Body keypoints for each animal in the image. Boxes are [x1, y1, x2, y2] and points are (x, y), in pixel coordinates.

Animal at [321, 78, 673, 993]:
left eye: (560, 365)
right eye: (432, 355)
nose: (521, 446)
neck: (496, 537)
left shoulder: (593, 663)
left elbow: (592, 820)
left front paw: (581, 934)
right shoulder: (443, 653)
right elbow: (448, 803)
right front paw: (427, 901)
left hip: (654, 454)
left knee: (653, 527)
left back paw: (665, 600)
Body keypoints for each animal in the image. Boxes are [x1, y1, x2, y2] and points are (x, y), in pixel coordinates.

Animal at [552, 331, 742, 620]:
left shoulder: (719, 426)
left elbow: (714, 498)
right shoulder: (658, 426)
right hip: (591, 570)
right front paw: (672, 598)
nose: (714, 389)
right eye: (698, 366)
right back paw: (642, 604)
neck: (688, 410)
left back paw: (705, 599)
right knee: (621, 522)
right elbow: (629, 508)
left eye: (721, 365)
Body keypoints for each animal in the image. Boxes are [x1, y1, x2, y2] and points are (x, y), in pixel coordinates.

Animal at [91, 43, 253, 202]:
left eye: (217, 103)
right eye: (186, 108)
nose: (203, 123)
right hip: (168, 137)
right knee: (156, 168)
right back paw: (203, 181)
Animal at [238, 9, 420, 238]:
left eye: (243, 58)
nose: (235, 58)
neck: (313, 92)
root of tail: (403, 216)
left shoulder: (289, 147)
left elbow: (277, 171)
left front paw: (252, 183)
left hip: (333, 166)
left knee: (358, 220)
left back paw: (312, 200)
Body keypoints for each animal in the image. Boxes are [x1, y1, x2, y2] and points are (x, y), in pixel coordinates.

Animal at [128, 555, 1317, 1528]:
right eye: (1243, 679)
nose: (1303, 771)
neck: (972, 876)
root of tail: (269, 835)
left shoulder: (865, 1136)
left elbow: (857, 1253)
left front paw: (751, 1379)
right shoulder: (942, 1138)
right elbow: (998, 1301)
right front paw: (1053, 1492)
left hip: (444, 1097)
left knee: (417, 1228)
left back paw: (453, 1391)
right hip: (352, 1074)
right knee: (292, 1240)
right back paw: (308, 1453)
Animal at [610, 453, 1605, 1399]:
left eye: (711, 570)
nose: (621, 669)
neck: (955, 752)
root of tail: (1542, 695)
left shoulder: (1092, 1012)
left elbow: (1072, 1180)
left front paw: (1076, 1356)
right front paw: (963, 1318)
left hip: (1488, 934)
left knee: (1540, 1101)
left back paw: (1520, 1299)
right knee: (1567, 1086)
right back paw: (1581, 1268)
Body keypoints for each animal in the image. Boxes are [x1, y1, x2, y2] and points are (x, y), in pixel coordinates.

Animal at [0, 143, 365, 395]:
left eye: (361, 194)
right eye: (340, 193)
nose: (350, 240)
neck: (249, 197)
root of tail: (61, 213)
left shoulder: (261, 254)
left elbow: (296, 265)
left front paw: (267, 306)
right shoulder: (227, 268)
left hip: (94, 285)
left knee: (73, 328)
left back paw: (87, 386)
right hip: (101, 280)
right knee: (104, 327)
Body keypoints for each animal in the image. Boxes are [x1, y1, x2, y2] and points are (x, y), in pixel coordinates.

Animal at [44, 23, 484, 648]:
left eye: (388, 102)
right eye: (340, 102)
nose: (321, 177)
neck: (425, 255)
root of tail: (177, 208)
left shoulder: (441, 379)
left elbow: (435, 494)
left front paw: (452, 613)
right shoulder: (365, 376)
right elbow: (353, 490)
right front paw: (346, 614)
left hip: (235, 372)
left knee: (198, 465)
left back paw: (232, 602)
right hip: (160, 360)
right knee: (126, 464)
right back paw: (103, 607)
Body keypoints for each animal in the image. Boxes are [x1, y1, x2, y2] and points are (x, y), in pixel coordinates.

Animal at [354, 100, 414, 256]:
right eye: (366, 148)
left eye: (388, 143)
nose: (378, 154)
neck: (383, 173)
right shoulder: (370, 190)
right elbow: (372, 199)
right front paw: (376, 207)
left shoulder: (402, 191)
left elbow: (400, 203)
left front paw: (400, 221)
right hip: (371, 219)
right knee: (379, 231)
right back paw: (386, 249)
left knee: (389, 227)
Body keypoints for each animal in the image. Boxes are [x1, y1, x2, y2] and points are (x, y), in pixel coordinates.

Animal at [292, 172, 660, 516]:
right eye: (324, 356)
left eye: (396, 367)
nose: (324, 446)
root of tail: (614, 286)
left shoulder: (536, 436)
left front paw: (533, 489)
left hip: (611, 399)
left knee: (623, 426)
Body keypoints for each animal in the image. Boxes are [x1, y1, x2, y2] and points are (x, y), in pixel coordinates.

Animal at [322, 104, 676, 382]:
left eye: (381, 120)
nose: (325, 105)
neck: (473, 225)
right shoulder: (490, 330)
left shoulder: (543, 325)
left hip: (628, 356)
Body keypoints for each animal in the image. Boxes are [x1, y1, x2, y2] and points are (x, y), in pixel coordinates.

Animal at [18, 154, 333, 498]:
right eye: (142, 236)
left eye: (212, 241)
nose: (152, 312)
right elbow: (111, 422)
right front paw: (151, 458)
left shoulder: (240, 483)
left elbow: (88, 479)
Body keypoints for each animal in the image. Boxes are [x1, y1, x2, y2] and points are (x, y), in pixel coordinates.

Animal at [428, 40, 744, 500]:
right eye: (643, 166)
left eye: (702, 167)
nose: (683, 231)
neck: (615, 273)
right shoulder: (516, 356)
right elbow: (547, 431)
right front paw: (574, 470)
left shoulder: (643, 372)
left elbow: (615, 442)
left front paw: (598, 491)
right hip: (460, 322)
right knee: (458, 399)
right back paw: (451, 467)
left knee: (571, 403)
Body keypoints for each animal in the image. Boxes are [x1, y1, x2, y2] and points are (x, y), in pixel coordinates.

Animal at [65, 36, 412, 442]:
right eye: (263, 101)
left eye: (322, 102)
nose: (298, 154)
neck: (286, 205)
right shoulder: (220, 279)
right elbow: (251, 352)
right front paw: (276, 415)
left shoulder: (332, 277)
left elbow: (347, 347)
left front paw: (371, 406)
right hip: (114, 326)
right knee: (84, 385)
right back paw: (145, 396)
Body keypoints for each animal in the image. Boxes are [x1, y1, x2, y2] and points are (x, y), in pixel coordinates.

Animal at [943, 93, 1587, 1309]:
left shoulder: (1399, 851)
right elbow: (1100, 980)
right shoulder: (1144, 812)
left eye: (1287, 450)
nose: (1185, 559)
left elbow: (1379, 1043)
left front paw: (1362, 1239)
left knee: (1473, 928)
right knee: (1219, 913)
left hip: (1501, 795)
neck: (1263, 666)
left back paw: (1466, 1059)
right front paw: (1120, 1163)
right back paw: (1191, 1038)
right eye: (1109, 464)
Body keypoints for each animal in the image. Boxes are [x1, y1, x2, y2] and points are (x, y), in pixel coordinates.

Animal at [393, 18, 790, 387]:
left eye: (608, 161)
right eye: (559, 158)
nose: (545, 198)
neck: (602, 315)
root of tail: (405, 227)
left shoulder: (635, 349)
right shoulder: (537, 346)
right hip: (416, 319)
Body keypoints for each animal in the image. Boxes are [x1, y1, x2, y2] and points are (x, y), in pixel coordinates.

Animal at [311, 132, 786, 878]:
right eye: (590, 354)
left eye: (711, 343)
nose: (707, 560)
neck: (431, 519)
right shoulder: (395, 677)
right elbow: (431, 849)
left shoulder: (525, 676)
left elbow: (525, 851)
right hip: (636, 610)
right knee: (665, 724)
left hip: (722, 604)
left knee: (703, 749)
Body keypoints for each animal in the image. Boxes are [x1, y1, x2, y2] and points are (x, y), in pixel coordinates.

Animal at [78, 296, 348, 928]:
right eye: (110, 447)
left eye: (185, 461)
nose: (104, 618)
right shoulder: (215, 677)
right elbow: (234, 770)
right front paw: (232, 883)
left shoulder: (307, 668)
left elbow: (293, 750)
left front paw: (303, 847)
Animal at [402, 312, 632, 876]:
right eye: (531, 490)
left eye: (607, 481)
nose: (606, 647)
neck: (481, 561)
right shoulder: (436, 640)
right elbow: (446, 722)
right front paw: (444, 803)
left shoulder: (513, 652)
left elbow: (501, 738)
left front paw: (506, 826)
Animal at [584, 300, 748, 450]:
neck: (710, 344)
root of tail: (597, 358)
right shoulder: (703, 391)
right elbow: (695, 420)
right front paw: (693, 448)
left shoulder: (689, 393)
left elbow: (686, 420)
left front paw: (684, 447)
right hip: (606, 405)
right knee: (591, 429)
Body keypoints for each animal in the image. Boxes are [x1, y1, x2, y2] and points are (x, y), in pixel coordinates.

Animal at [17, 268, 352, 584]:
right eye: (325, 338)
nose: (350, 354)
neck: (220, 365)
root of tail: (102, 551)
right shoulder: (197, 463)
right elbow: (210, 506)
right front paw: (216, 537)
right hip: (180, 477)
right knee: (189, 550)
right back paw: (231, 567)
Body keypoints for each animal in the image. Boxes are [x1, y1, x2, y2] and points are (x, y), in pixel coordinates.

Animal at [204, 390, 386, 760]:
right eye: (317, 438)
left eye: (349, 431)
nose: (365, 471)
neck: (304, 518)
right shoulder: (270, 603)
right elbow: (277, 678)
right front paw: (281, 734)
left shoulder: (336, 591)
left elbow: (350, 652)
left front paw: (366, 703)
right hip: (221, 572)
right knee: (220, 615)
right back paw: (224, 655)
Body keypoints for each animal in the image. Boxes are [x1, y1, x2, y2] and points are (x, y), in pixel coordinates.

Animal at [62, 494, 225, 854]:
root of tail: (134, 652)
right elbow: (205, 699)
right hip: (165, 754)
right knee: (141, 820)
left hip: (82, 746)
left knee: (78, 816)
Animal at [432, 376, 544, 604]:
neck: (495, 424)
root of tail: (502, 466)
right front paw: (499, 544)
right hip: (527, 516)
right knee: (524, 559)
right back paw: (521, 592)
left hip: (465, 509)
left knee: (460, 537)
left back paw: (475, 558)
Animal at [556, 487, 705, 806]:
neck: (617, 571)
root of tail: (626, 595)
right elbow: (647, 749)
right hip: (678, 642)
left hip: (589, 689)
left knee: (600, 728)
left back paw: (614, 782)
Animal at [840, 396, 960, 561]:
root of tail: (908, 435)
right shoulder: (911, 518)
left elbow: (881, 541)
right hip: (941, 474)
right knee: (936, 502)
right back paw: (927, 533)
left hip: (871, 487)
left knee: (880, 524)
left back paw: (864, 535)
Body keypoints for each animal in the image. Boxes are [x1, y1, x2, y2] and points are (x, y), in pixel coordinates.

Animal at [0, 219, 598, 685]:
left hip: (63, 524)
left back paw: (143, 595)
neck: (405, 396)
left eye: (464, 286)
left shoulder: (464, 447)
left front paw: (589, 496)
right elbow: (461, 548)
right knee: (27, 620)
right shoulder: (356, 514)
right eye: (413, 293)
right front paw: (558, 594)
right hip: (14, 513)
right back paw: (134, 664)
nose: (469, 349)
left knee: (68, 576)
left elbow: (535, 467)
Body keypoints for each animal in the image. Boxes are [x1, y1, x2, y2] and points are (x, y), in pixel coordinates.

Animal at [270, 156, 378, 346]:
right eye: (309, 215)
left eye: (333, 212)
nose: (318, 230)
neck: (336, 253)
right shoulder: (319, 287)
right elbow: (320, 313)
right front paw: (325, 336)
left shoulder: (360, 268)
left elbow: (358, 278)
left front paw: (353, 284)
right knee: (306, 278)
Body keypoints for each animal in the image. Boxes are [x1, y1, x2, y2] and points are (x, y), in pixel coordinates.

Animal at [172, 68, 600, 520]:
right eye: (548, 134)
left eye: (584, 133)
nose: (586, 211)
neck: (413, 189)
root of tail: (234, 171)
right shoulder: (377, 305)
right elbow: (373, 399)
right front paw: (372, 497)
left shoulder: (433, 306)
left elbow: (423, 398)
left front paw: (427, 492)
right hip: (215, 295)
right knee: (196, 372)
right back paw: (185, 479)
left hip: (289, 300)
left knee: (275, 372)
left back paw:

**Try it**
For this exercise, output exactly the lines above from the line with "right eye: (698, 366)" to the line with "right back paw: (1581, 1268)", counting both, and leave out the rest.

**Written reply**
right eye: (698, 366)
right back paw: (642, 604)
neck: (688, 410)
left back paw: (705, 599)
right knee: (621, 522)
right elbow: (629, 508)
left eye: (721, 365)
Body keypoints for each animal in the image. Boxes are [x1, y1, x2, y2] and points are (x, y), in pixel coordinates.

Animal at [91, 43, 253, 202]:
left eye: (217, 103)
right eye: (186, 108)
nose: (203, 123)
right hip: (168, 137)
right knee: (156, 168)
right back paw: (203, 181)
Animal at [238, 9, 420, 238]:
left eye: (243, 58)
nose: (235, 58)
neck: (313, 92)
root of tail: (403, 216)
left shoulder: (289, 147)
left elbow: (277, 171)
left front paw: (252, 183)
left hip: (333, 166)
left knee: (358, 220)
left back paw: (312, 200)
Body keypoints for each animal in the image. Boxes are [x1, y1, x2, y2] and points are (x, y), in pixel coordinates.

Animal at [128, 555, 1317, 1528]:
right eye: (1243, 679)
nose: (1303, 771)
neck: (972, 876)
root of tail: (269, 835)
left shoulder: (865, 1136)
left elbow: (857, 1253)
left front paw: (751, 1379)
right shoulder: (942, 1138)
right elbow: (998, 1301)
right front paw: (1053, 1492)
left hip: (444, 1097)
left knee: (417, 1228)
left back paw: (453, 1391)
right hip: (352, 1074)
right knee: (292, 1240)
right back paw: (308, 1453)
Animal at [610, 453, 1605, 1399]:
left eye: (711, 570)
nose: (621, 669)
neck: (955, 752)
root of tail: (1542, 695)
left shoulder: (1092, 1012)
left elbow: (1072, 1180)
left front paw: (1076, 1356)
right front paw: (963, 1318)
left hip: (1488, 934)
left knee: (1540, 1101)
left back paw: (1520, 1299)
right knee: (1567, 1086)
right back paw: (1581, 1268)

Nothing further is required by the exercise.